聖シェキナ神国は狭い国土に応じた水源しか持っていない。
馬を育てるのも難しければ、外部から大量に購入して維持するのも難しいのだろう。
「……確かに、馬は食べますし飲みますが……それは普通の水であったり、植物であったりなのでは……」
シェキナが反対側の窓を見ながら何か呟いていた。
◇
静かになってからまたしばらくの時間を経て、やがて馬車が再び動き始めた。
周辺に散らばる、馬車の運行を妨げる恐れのある異物を除去したりしていたらしい。
それとあとから聞いたのだが、馬が怖がって動こうとしなかったからという理由もあったようだ。これはサクラが丁寧に説得することでわかってくれたという。アマンダから含み笑いと共に教えてもらった。
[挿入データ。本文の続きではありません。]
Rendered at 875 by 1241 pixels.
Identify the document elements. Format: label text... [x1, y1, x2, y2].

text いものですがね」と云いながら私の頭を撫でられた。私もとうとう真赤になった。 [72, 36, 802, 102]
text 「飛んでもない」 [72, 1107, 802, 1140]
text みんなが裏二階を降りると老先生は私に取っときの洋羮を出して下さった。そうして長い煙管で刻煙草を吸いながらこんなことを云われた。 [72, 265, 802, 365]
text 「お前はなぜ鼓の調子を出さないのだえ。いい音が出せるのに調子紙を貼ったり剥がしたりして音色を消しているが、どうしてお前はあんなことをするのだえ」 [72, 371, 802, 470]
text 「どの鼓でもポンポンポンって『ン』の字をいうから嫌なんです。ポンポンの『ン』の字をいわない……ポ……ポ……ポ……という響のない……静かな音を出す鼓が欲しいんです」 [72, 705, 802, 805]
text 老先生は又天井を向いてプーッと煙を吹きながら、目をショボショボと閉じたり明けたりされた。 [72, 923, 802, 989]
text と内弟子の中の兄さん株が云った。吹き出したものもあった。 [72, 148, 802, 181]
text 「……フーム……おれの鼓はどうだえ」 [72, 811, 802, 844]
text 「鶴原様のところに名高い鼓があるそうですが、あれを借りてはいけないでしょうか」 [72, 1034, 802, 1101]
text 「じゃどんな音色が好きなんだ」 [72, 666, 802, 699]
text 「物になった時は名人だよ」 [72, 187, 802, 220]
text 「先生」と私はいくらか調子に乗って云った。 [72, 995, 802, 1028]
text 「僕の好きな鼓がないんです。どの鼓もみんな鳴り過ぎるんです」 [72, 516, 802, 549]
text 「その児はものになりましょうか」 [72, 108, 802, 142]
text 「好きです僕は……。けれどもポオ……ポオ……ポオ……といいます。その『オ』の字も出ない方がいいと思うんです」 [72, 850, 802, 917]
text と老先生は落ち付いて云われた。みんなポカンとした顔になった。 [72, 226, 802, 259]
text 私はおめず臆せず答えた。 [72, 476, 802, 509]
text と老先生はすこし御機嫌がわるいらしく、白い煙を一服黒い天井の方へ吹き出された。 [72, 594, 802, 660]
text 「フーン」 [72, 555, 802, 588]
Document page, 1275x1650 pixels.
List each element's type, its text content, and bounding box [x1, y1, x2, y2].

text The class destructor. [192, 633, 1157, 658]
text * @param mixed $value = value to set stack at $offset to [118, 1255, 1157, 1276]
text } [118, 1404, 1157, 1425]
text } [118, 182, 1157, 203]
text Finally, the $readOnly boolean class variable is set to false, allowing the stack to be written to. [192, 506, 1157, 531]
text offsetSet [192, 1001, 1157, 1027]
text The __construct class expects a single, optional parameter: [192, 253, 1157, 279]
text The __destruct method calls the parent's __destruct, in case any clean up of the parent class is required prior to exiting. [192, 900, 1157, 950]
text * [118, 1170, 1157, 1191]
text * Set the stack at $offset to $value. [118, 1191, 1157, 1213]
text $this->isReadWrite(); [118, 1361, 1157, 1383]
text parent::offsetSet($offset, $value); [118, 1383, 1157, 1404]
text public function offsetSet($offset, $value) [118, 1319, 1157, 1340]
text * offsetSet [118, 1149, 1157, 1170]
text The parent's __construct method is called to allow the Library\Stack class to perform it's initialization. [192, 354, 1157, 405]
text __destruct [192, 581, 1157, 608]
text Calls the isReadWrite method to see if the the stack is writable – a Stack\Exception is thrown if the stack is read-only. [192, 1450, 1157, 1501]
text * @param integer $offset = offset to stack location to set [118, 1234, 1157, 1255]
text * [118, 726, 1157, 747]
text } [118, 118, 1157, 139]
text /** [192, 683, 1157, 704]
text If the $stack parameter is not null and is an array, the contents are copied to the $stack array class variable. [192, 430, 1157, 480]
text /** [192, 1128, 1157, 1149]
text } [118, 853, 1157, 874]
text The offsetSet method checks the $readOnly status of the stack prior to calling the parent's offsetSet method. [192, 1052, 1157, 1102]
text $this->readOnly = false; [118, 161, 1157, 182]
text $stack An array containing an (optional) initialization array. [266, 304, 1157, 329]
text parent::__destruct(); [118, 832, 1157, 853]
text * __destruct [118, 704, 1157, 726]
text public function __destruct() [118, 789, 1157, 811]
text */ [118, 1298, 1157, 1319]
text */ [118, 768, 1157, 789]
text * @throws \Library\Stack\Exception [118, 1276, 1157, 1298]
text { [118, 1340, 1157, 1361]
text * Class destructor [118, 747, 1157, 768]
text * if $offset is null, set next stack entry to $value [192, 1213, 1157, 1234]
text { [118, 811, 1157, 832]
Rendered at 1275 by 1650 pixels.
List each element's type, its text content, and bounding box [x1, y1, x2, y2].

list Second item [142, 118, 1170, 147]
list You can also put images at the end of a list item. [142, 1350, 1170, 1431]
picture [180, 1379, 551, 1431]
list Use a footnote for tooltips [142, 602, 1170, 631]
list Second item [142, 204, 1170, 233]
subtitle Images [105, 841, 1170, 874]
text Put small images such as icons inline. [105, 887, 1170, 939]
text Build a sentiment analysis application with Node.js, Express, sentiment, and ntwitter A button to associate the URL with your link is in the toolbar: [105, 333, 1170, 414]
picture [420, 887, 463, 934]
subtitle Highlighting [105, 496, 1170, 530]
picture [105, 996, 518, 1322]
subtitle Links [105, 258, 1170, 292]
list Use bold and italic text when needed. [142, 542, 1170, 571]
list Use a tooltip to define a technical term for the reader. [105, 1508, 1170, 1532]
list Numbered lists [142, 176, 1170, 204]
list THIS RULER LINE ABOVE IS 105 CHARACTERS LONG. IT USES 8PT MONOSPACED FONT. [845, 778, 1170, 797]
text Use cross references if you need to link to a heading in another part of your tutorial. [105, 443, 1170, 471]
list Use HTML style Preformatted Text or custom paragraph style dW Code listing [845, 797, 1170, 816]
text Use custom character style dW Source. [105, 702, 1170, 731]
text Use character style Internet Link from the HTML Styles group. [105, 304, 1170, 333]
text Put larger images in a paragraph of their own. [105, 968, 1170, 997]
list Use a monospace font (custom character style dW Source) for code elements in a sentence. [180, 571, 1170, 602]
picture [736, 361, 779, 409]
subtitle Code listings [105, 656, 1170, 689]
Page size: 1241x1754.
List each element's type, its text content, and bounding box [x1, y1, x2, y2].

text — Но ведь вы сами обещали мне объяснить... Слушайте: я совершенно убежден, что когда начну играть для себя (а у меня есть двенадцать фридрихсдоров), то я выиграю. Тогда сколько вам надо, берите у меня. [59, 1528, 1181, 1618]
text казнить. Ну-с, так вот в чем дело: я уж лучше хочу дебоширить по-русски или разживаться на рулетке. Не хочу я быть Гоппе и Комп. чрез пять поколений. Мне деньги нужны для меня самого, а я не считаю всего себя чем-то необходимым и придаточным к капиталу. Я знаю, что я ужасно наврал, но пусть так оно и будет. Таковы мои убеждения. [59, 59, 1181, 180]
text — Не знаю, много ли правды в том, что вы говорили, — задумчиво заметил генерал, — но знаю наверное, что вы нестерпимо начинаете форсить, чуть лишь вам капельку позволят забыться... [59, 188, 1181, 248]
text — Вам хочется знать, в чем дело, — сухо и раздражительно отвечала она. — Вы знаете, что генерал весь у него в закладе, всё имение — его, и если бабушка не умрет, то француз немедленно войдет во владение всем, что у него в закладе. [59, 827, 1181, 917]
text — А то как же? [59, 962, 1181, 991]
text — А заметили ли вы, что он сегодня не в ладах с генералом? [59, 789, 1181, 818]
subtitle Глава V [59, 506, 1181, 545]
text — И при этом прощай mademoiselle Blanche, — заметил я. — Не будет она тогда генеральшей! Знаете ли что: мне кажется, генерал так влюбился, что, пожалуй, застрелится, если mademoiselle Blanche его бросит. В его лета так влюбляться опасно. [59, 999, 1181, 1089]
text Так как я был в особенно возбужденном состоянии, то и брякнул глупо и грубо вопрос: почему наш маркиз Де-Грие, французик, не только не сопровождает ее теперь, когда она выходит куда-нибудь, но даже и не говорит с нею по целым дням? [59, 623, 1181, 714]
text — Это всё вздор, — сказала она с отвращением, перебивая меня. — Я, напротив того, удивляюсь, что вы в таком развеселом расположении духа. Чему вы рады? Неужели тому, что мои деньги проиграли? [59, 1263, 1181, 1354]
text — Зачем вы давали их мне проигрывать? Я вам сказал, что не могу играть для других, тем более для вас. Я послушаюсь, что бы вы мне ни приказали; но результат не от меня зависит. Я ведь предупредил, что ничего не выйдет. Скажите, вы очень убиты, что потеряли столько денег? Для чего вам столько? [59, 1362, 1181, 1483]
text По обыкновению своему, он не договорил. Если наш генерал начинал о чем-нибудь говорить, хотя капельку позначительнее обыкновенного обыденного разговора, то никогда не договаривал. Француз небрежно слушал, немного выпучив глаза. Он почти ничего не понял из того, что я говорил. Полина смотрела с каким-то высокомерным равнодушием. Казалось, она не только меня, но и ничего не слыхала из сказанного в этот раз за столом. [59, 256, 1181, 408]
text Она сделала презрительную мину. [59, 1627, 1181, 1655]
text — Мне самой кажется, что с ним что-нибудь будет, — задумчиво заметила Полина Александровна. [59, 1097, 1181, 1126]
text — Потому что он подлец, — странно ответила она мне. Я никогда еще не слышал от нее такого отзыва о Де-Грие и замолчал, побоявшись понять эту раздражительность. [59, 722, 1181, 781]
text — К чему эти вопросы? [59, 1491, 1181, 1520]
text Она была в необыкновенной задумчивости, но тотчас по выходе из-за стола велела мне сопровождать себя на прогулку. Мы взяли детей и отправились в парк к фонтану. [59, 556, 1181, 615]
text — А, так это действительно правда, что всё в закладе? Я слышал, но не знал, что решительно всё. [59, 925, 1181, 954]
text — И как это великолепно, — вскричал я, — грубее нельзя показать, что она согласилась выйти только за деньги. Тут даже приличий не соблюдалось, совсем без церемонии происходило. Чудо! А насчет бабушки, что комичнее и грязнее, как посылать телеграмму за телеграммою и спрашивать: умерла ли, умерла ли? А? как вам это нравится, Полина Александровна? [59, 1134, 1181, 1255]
それから私の方の馬車の御者も体調不良になったとかで、『悪魔』と交代したようだった。
御者役の『悪魔』の性格なのか、それとも馬たちに何か思うところがあったのかはわからないが、馬車はそれまでよりも遥かに速いスピードで未舗装の街道をひた走る。
後ろから付いてきているはずの大型馬車もあのままアマンダに御者を交代している。
こんな事なら最初から『悪魔』とアマンダに御者をしてもらえばよかった。
車内ではシェキナが座席と自分の尻の間に手を差し込み、辛そうな表情を浮かべている。
スピードが上がったことで、これまでとは比較にならない振動がダイレクトに伝わってきて辛いのだろう。
ちなみに私のお尻の下にはボンジリが魔法で作った透明な何かが挟まれており、それが振動を完全に吸収してくれている。空気で出来たクッションみたいなものだろうか。
つまり空気椅子だ。
空気椅子というと、体育系の部活動などでは辛いメニューの代名詞だった。グラウンドを使う部活動が雨の日なんかに渡り廊下に並んでやっていたのを思い出す。今もやってるのかなああいうの。
シェキナが不審そうな目で見てくるが、私も辛いと噂の空気椅子で頑張っているのだ。